▶ _Extrait du document_
————————
Naturelle et séductrice à la fois. Rebelle. Indépendante surtout, la soprano colorature Patricia Petibon sautille entre répertoire mozartien, contemporain, baroque et... chanson française, avec pur plaisir et exigence bénédictine. Dernière aventure : le disque "La Belle Excentrique", où Satie côtoie Ferré et le lyrisme XIXe, la gouaille parigote. Rencontre.
Article rédigé par Lorenzo Ciavarini Azzi
France Télévisions - Rédaction Culture
Publié Mis à jour
Temps de lecture : 7min
  (Bernard Martinez)
————————
▶ _Extrait de données_
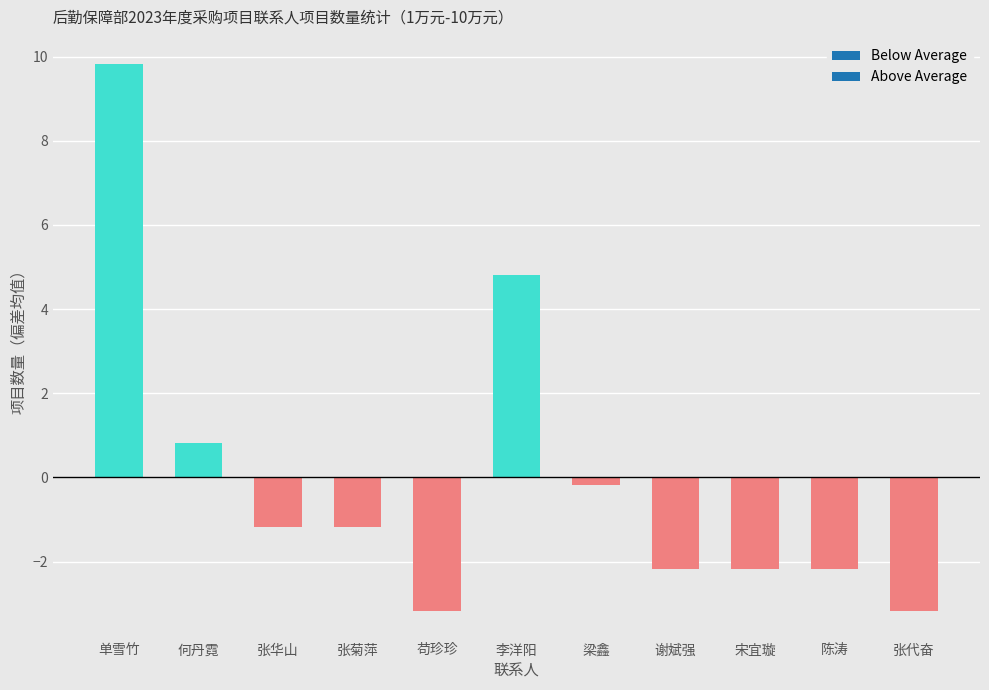

What is the difference between the maximum and second lowest values?

13.0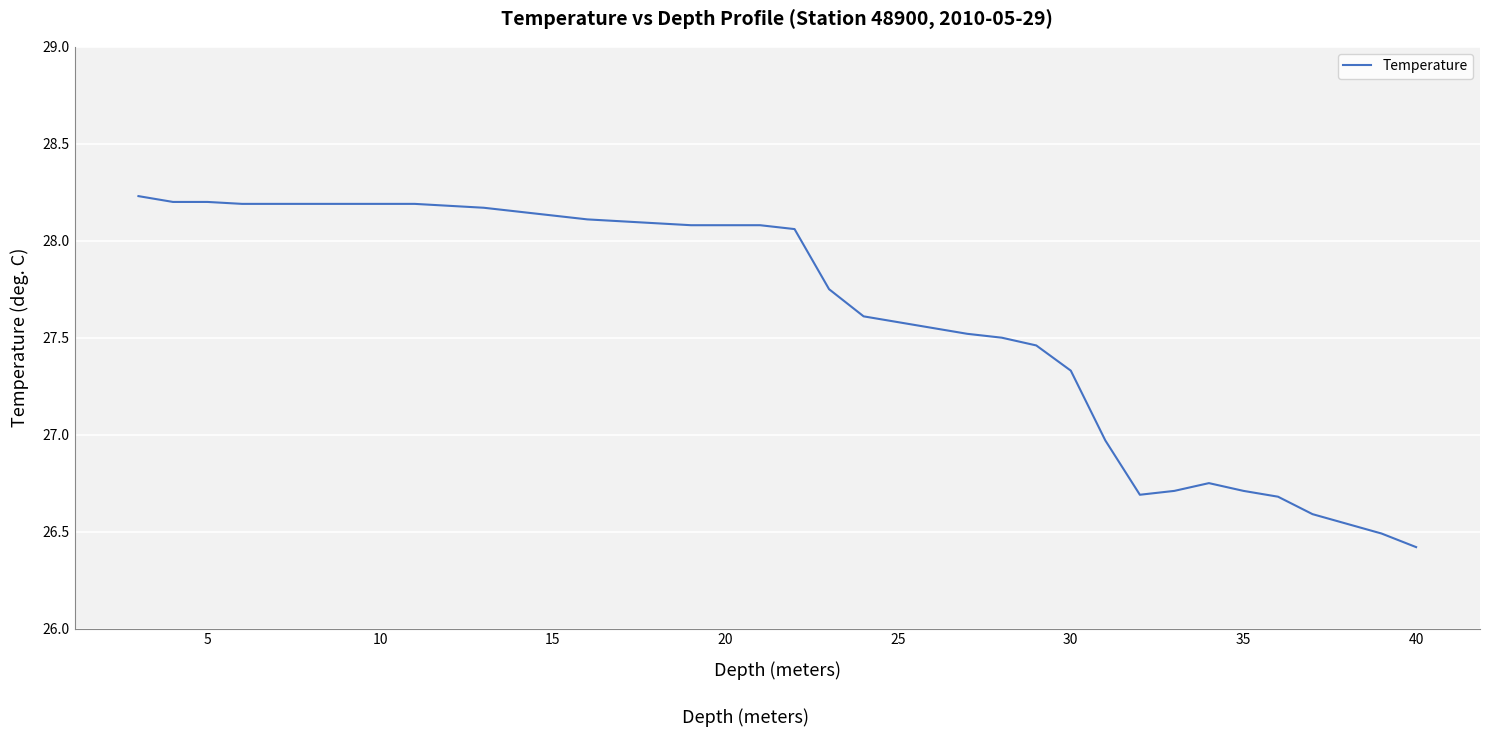

What is the minimum value shown in the chart?

26.4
————————
▶ _Consigne_
Reprenez l'article sur la soprano Patricia Petibon et poursuivez-le là où il s'arrête.

▶ _Réponse attendue_
Patricia Petibon nous reçoit chez elle, dans son appartement de l'Est parisien, sans manières, comme on accueille un ami de passage avec qui s'installe d'emblée, autour de la table, une conversation à bâtons rompus. Avant même qu'on évoque son dernier disque, de jolis fantômes de l'opéra s'invitent à notre bavardage. Régine Crespin, d'abord, née le même jour qu'elle et aussi originaire du même coin que sa famille maternelle en Toscane, précise-t-elle, comme pour se persuader du bon présage. Eternelle Régine Crespin : la soprano française la plus étincelante de l'après-guerre sut s'inventer un parcours en toute indépendance, ce qui ne peut que séduire Patricia Petibon. Autre univers, autre référence : Maria Callas. On devine l'admiration. Pour sa voix, faite, dit-elle, "de crevasses, un affrontement à la vie à la mort", et pour sa capacité à sans cesse "prendre des risques" sur scène, "c'était l'expression pure", ajoute-t-elle.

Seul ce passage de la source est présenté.